Dataset excerpt
— Start —

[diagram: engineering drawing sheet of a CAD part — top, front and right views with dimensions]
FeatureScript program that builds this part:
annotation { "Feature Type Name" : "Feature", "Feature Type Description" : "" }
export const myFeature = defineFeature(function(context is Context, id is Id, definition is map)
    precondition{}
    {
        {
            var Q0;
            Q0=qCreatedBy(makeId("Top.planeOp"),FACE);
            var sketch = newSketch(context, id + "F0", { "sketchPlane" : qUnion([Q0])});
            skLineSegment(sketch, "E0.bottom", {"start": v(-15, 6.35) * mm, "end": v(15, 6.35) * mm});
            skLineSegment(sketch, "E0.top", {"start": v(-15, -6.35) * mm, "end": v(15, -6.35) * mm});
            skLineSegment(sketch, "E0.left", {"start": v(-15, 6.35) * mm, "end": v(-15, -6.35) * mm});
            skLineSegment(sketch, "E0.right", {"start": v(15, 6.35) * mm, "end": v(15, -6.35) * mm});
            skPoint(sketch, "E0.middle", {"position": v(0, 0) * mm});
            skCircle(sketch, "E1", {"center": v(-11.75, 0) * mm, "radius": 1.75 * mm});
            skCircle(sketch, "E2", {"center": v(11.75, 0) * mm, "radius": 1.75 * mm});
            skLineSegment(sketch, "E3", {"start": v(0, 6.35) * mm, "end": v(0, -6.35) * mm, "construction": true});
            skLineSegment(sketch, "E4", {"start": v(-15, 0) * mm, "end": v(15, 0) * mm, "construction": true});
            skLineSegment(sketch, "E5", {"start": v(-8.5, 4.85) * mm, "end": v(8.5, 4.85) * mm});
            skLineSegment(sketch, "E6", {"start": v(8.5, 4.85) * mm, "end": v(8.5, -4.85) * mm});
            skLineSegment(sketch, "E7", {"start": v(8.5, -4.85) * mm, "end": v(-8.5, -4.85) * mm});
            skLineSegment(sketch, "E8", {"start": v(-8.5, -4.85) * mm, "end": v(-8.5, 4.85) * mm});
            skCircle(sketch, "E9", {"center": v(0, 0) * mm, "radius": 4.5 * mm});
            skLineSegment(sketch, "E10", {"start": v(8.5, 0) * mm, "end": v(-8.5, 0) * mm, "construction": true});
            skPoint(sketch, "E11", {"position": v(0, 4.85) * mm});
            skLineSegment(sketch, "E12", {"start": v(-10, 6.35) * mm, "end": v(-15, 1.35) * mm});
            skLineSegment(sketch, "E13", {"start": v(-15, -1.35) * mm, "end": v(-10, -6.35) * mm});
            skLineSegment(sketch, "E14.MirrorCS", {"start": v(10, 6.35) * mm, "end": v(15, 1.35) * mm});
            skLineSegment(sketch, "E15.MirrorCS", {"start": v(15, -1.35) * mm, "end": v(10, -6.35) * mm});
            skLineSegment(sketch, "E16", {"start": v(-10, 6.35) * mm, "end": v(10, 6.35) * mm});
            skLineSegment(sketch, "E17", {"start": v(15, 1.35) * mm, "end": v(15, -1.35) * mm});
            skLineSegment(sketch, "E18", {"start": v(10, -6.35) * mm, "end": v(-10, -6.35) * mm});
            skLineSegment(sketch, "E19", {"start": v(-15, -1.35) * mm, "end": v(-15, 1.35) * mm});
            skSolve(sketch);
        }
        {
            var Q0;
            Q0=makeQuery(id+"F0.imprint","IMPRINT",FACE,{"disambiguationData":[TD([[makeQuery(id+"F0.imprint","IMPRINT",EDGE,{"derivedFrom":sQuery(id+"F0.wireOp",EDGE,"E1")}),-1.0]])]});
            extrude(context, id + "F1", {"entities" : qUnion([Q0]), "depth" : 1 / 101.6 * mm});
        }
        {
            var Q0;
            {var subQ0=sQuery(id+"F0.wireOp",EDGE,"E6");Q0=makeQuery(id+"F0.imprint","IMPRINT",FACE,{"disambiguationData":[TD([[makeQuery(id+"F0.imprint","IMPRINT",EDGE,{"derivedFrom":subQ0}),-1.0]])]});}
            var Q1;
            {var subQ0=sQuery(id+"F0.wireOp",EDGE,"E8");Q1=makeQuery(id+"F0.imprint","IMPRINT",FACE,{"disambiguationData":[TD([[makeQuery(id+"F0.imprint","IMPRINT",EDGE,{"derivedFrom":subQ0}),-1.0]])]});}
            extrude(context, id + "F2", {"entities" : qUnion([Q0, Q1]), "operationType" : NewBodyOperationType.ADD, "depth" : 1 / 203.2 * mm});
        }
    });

— End —

**PROBLEM DETAILS:** Please output the entries from their first line through the line containing "v(11.75, 0) *", both ends included, copying each line without any change.

**THE REPLY:**
[diagram: engineering drawing sheet of a CAD part — top, front and right views with dimensions]
FeatureScript program that builds this part:
annotation { "Feature Type Name" : "Feature", "Feature Type Description" : "" }
export const myFeature = defineFeature(function(context is Context, id is Id, definition is map)
    precondition{}
    {
        {
            var Q0;
            Q0=qCreatedBy(makeId("Top.planeOp"),FACE);
            var sketch = newSketch(context, id + "F0", { "sketchPlane" : qUnion([Q0])});
            skLineSegment(sketch, "E0.bottom", {"start": v(-15, 6.35) * mm, "end": v(15, 6.35) * mm});
            skLineSegment(sketch, "E0.top", {"start": v(-15, -6.35) * mm, "end": v(15, -6.35) * mm});
            skLineSegment(sketch, "E0.left", {"start": v(-15, 6.35) * mm, "end": v(-15, -6.35) * mm});
            skLineSegment(sketch, "E0.right", {"start": v(15, 6.35) * mm, "end": v(15, -6.35) * mm});
            skPoint(sketch, "E0.middle", {"position": v(0, 0) * mm});
            skCircle(sketch, "E1", {"center": v(-11.75, 0) * mm, "radius": 1.75 * mm});
            skCircle(sketch, "E2", {"center": v(11.75, 0) * mm, "radius": 1.75 * mm});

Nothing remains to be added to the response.